PROBLEM REQUIREMENTS
Could you switch "Warning" to "Notice" throughout the material below, leaving every other line unchanged and leaving out the pictures?

WORKING DATA
↓↓↓

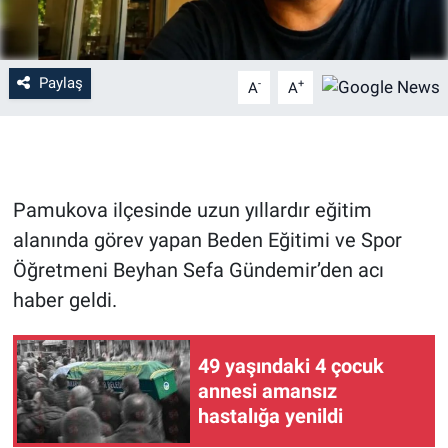
Paylaş
-
+
A
A
Pamukova ilçesinde uzun yıllardır eğitim
alanında görev yapan Beden Eğitimi ve Spor
Öğretmeni Beyhan Sefa Gündemir’den acı
haber geldi.
49 yaşındaki 4 çocuk
annesi amansız
hastalığa yenildi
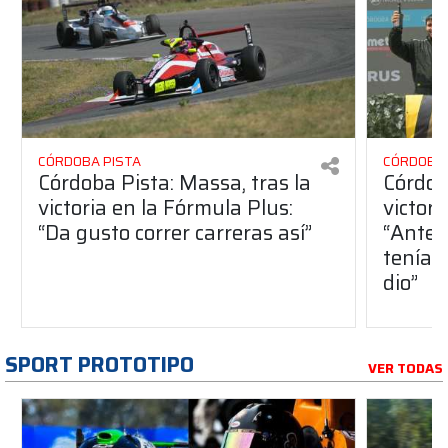
CÓRDOBA PISTA
CÓRDOBA 
Córdoba Pista: Massa, tras la
Córdob
victoria en la Fórmula Plus:
victor
“Da gusto correr carreras así”
“Antes
teníam
dio”
SPORT PROTOTIPO
VER TODAS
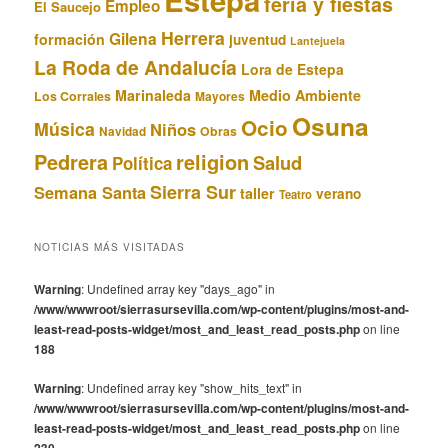
Estepa
feria y fiestas
Empleo
El Saucejo
Herrera
Gilena
formación
juventud
Lantejuela
La Roda de Andalucía
Lora de Estepa
Marinaleda
Medio Ambiente
Los Corrales
Mayores
Osuna
Ocio
Música
Niños
Obras
Navidad
Pedrera
religion
Salud
Política
Sierra Sur
Semana Santa
taller
verano
Teatro
NOTICIAS MÁS VISITADAS
Warning
: Undefined array key "days_ago" in
/www/wwwroot/sierrasursevilla.com/wp-content/plugins/most-and-
least-read-posts-widget/most_and_least_read_posts.php
on line
188
Warning
: Undefined array key "show_hits_text" in
/www/wwwroot/sierrasursevilla.com/wp-content/plugins/most-and-
least-read-posts-widget/most_and_least_read_posts.php
on line
230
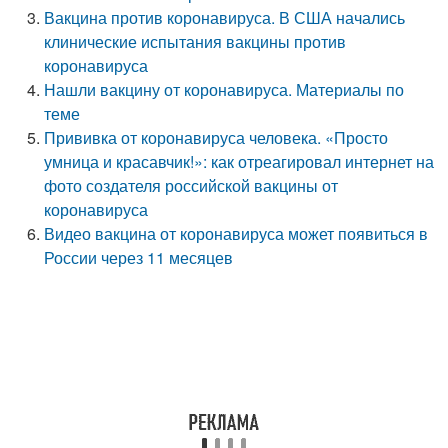
Вакцина против коронавируса. В США начались
клинические испытания вакцины против
коронавируса
Нашли вакцину от коронавируса. Материалы по
теме
Прививка от коронавируса человека. «Просто
умница и красавчик!»: как отреагировал интернет на
фото создателя российской вакцины от
коронавируса
Видео вакцина от коронавируса может появиться в
России через 11 месяцев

↑↑↑

THE COMPLETED TASK
Paylaş
-
+
A
A
Pamukova ilçesinde uzun yıllardır eğitim
alanında görev yapan Beden Eğitimi ve Spor
Öğretmeni Beyhan Sefa Gündemir’den acı
haber geldi.
49 yaşındaki 4 çocuk
annesi amansız
hastalığa yenildi
CÓRDOBA PISTA
CÓRDOBA 
Córdoba Pista: Massa, tras la
Córdob
victoria en la Fórmula Plus:
victor
“Da gusto correr carreras así”
“Antes
teníam
dio”
SPORT PROTOTIPO
VER TODAS
Estepa
feria y fiestas
Empleo
El Saucejo
Herrera
Gilena
formación
juventud
Lantejuela
La Roda de Andalucía
Lora de Estepa
Marinaleda
Medio Ambiente
Los Corrales
Mayores
Osuna
Ocio
Música
Niños
Obras
Navidad
Pedrera
religion
Salud
Política
Sierra Sur
Semana Santa
taller
verano
Teatro
NOTICIAS MÁS VISITADAS
Notice
: Undefined array key "days_ago" in
/www/wwwroot/sierrasursevilla.com/wp-content/plugins/most-and-
least-read-posts-widget/most_and_least_read_posts.php
on line
188
Notice
: Undefined array key "show_hits_text" in
/www/wwwroot/sierrasursevilla.com/wp-content/plugins/most-and-
least-read-posts-widget/most_and_least_read_posts.php
on line
230
Вакцина против коронавируса. В США начались
клинические испытания вакцины против
коронавируса
Нашли вакцину от коронавируса. Материалы по
теме
Прививка от коронавируса человека. «Просто
умница и красавчик!»: как отреагировал интернет на
фото создателя российской вакцины от
коронавируса
Видео вакцина от коронавируса может появиться в
России через 11 месяцев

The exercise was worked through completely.